> [Aim of the exercise] All the lines below need to be transcribed exactly. Pictures get left out.

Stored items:
□ □ □ □

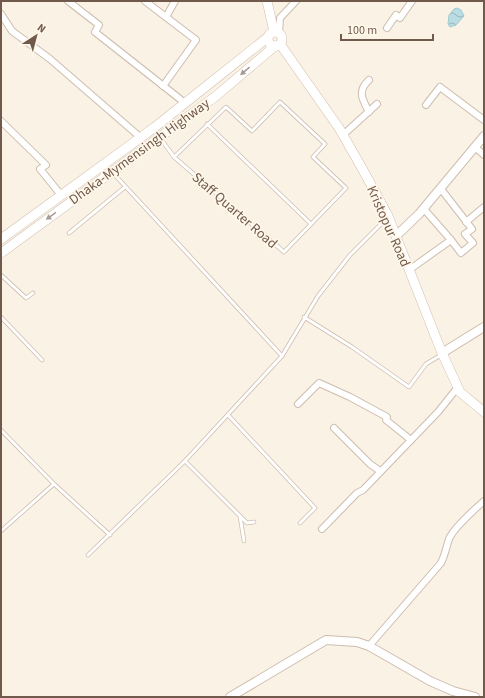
<svg xmlns="http://www.w3.org/2000/svg" width="485" height="698" font-family="'Source Sans 3',sans-serif">
<style>
.water{fill:url(#water-waves);stroke:#a1cad4}
.lines{fill:none;stroke-linecap:round;stroke-linejoin:round}
.service-casing{stroke:#cdbdaf;stroke-width:4.5}
.minor-casing{stroke:#cdbdaf;stroke-width:8}
.tertiary-casing{stroke:#cdbdaf;stroke-width:10}
.secondary-casing{stroke:#d0bdac;stroke-width:10}
.service{stroke:#fff;stroke-width:3}
.minor{stroke:#fff;stroke-width:6}
.tertiary{stroke:#fff;stroke-width:8}
.secondary{stroke:#fff;stroke-width:9}
.oneway{fill:#aa9c94}
.labels{text-anchor:middle;stroke-width:3.5;stroke-linejoin:round;paint-order:stroke}
.street-label{font-size:14px;fill:#715a4c;stroke:#fef7ea}
</style>
<defs>
<pattern id="water-waves" width="16" height="10" patternUnits="userSpaceOnUse"><rect width="16" height="10" fill="#badce3"/><path d="M0 5q4-4 8 0t8 0" fill="none" stroke="#9cb5ba"/></pattern>
</defs>
<rect width="100%" height="100%" fill="#faf2e4"/>
<path class="water" d="M 457,8 L 461,10 L 464,16 L 456,25 L 450,27 L 448,24 L 449,15 L 454,9 Z"/>
<g class="lines">
<g class="service-casing">
<g id="service">
<path d="M 207,124 L 311,224"/>
<path d="M 161,139 L 174,157 L 284,252 L 346,188 L 313,157 L 325,144 L 280,102 L 252,131 L 226,107 L 174,157"/>
<path d="M 113,173 L 282,356"/>
<path d="M 69,233 L 125,187"/>
<path d="M 1,275 L 26,298 L 33,293"/>
<path d="M 1,317 L 42,360"/>
<path d="M 304,317 L 352,347 L 409,387 L 426,364 L 441,355"/>
<path d="M 228,415 L 315,508 L 300,523"/>
<path d="M 1,430 L 54,484 L 110,535"/>
<path d="M 185,461 L 247,523 L 254,522"/>
<path d="M 240,516 L 244,541"/>
<path d="M 1,531 L 54,484"/>
<path d="M 88,555 L 185,461 L 282,356 L 318,296 L 350,255 L 387,218"/>
</g>
</g>
<g class="minor-casing">
<g id="minor">
<path d="M 68,1 L 99,25 L 95,32 L 185,103"/>
<path d="M 145,1 L 196,40 L 163,86"/>
<path d="M 1,14 L 12,31 L 50,59 L 140,137"/>
<path d="M 166,17 L 175,1"/>
<path d="M 387,28 L 396,15 L 400,18 L 412,1"/>
<path d="M 279,34 L 280,18 L 296,1"/>
<path d="M 426,105 L 440,87 L 484,120"/>
<path d="M 369,112 C 362,99 357,91 369,80"/>
<path d="M 1,121 L 46,165 L 40,169 L 61,195"/>
<path d="M 343,135 L 377,104"/>
<path d="M 475,147 L 484,155"/>
<path d="M 441,189 L 472,229 L 465,234 L 473,243 L 461,253 L 451,240"/>
<path d="M 466,222 L 484,207"/>
<path d="M 409,270 L 451,240 L 424,209"/>
<path d="M 298,404 L 319,383 L 350,397 L 387,417 L 386,420 L 411,440"/>
<path d="M 334,428 L 370,464 L 380,471"/>
<path d="M 322,529 L 357,493 L 363,490 L 438,412 L 458,387"/>
<path d="M 369,646 L 441,563 C 445,555 446,548 449,539 C 454,527 474,510 484,501"/>
</g>
</g>
<g class="tertiary-casing">
<g id="tertiary">
<path d="M 396,236 L 419,214 L 484,136"/>
<path d="M 442,353 L 484,327"/>
<path d="M 230,697 L 326,640 L 357,642 L 369,646 L 430,681 L 453,691 L 475,697"/>
</g>
</g>
<g class="secondary-casing">
<g id="secondary">
<path d="M 267,1 L 274,32"/>
<circle cx="275" cy="39" r="7"/>
<path d="M 280,44 L 339,128 L 363,170 L 388,216 L 442,353 L 460,392 L 484,412"/>
<path d="M 1,239 L 155,127 L 268,37"/>
<path d="M 1,253 L 216,96 L 275,46"/>
</g>
</g>
<use href="#service" class="service"/>
<use href="#minor" class="minor"/>
<use href="#tertiary" class="tertiary"/>
<use href="#secondary" class="secondary"/>
</g>
<defs><path id="oneway-solid" d="M-6-.8H1V-3.2L6.5 0L1 3.2V.8H-6Z"/></defs>
<g class="oneway">
<use href="#oneway-solid" transform="translate(245 71) rotate(140)"/>
<use href="#oneway-solid" transform="translate(51 216) rotate(144)"/>
</g>
<g class="labels">
<g class="street-label">
<text transform="translate(139 151) rotate(-36)" y="5">Dhaka-Mymensingh Highway</text>
<text transform="translate(235 210) rotate(41)" y="5">Staff Quarter Road</text>
<text transform="translate(389 226) rotate(66)" y="5">Kristopur Road</text>
</g>
</g>
<rect width="485" height="698" fill="none" stroke="#715a4c" stroke-width="4"/>
<g transform="translate(36 36) rotate(36)" stroke="#fef7ea" stroke-width="3" paint-order="stroke">
<path d="M0-3L7 15L0 10L-7 15Z" fill="#715a4c"/>
<text y="-6" font-size="11" font-weight="bold" text-anchor="middle" fill="#715a4c">N</text>
</g>
<path d="M341 34v6h92v-6" fill="none" stroke="#715a4c" stroke-width="2"/>
<text x="347" y="34" font-size="12" fill="#715a4c" stroke="#fef7ea" stroke-width="3" paint-order="stroke">100 m</text>
</svg>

□ □ □ □

> [Solution]
<svg xmlns="http://www.w3.org/2000/svg" width="485" height="698" font-family="'Source Sans 3',sans-serif">
<style>
.water{fill:url(#water-waves);stroke:#a1cad4}
.lines{fill:none;stroke-linecap:round;stroke-linejoin:round}
.service-casing{stroke:#cdbdaf;stroke-width:4.5}
.minor-casing{stroke:#cdbdaf;stroke-width:8}
.tertiary-casing{stroke:#cdbdaf;stroke-width:10}
.secondary-casing{stroke:#d0bdac;stroke-width:10}
.service{stroke:#fff;stroke-width:3}
.minor{stroke:#fff;stroke-width:6}
.tertiary{stroke:#fff;stroke-width:8}
.secondary{stroke:#fff;stroke-width:9}
.oneway{fill:#aa9c94}
.labels{text-anchor:middle;stroke-width:3.5;stroke-linejoin:round;paint-order:stroke}
.street-label{font-size:14px;fill:#715a4c;stroke:#fef7ea}
</style>
<defs>
<pattern id="water-waves" width="16" height="10" patternUnits="userSpaceOnUse"><rect width="16" height="10" fill="#badce3"/><path d="M0 5q4-4 8 0t8 0" fill="none" stroke="#9cb5ba"/></pattern>
</defs>
<rect width="100%" height="100%" fill="#faf2e4"/>
<path class="water" d="M 457,8 L 461,10 L 464,16 L 456,25 L 450,27 L 448,24 L 449,15 L 454,9 Z"/>
<g class="lines">
<g class="service-casing">
<g id="service">
<path d="M 207,124 L 311,224"/>
<path d="M 161,139 L 174,157 L 284,252 L 346,188 L 313,157 L 325,144 L 280,102 L 252,131 L 226,107 L 174,157"/>
<path d="M 113,173 L 282,356"/>
<path d="M 69,233 L 125,187"/>
<path d="M 1,275 L 26,298 L 33,293"/>
<path d="M 1,317 L 42,360"/>
<path d="M 304,317 L 352,347 L 409,387 L 426,364 L 441,355"/>
<path d="M 228,415 L 315,508 L 300,523"/>
<path d="M 1,430 L 54,484 L 110,535"/>
<path d="M 185,461 L 247,523 L 254,522"/>
<path d="M 240,516 L 244,541"/>
<path d="M 1,531 L 54,484"/>
<path d="M 88,555 L 185,461 L 282,356 L 318,296 L 350,255 L 387,218"/>
</g>
</g>
<g class="minor-casing">
<g id="minor">
<path d="M 68,1 L 99,25 L 95,32 L 185,103"/>
<path d="M 145,1 L 196,40 L 163,86"/>
<path d="M 1,14 L 12,31 L 50,59 L 140,137"/>
<path d="M 166,17 L 175,1"/>
<path d="M 387,28 L 396,15 L 400,18 L 412,1"/>
<path d="M 279,34 L 280,18 L 296,1"/>
<path d="M 426,105 L 440,87 L 484,120"/>
<path d="M 369,112 C 362,99 357,91 369,80"/>
<path d="M 1,121 L 46,165 L 40,169 L 61,195"/>
<path d="M 343,135 L 377,104"/>
<path d="M 475,147 L 484,155"/>
<path d="M 441,189 L 472,229 L 465,234 L 473,243 L 461,253 L 451,240"/>
<path d="M 466,222 L 484,207"/>
<path d="M 409,270 L 451,240 L 424,209"/>
<path d="M 298,404 L 319,383 L 350,397 L 387,417 L 386,420 L 411,440"/>
<path d="M 334,428 L 370,464 L 380,471"/>
<path d="M 322,529 L 357,493 L 363,490 L 438,412 L 458,387"/>
<path d="M 369,646 L 441,563 C 445,555 446,548 449,539 C 454,527 474,510 484,501"/>
</g>
</g>
<g class="tertiary-casing">
<g id="tertiary">
<path d="M 396,236 L 419,214 L 484,136"/>
<path d="M 442,353 L 484,327"/>
<path d="M 230,697 L 326,640 L 357,642 L 369,646 L 430,681 L 453,691 L 475,697"/>
</g>
</g>
<g class="secondary-casing">
<g id="secondary">
<path d="M 267,1 L 274,32"/>
<circle cx="275" cy="39" r="7"/>
<path d="M 280,44 L 339,128 L 363,170 L 388,216 L 442,353 L 460,392 L 484,412"/>
<path d="M 1,239 L 155,127 L 268,37"/>
<path d="M 1,253 L 216,96 L 275,46"/>
</g>
</g>
<use href="#service" class="service"/>
<use href="#minor" class="minor"/>
<use href="#tertiary" class="tertiary"/>
<use href="#secondary" class="secondary"/>
</g>
<defs><path id="oneway-solid" d="M-6-.8H1V-3.2L6.5 0L1 3.2V.8H-6Z"/></defs>
<g class="oneway">
<use href="#oneway-solid" transform="translate(245 71) rotate(140)"/>
<use href="#oneway-solid" transform="translate(51 216) rotate(144)"/>
</g>
<g class="labels">
<g class="street-label">
<text transform="translate(139 151) rotate(-36)" y="5">Dhaka-Mymensingh Highway</text>
<text transform="translate(235 210) rotate(41)" y="5">Staff Quarter Road</text>
<text transform="translate(389 226) rotate(66)" y="5">Kristopur Road</text>
</g>
</g>
<rect width="485" height="698" fill="none" stroke="#715a4c" stroke-width="4"/>
<g transform="translate(36 36) rotate(36)" stroke="#fef7ea" stroke-width="3" paint-order="stroke">
<path d="M0-3L7 15L0 10L-7 15Z" fill="#715a4c"/>
<text y="-6" font-size="11" font-weight="bold" text-anchor="middle" fill="#715a4c">N</text>
</g>
<path d="M341 34v6h92v-6" fill="none" stroke="#715a4c" stroke-width="2"/>
<text x="347" y="34" font-size="12" fill="#715a4c" stroke="#fef7ea" stroke-width="3" paint-order="stroke">100 m</text>
</svg>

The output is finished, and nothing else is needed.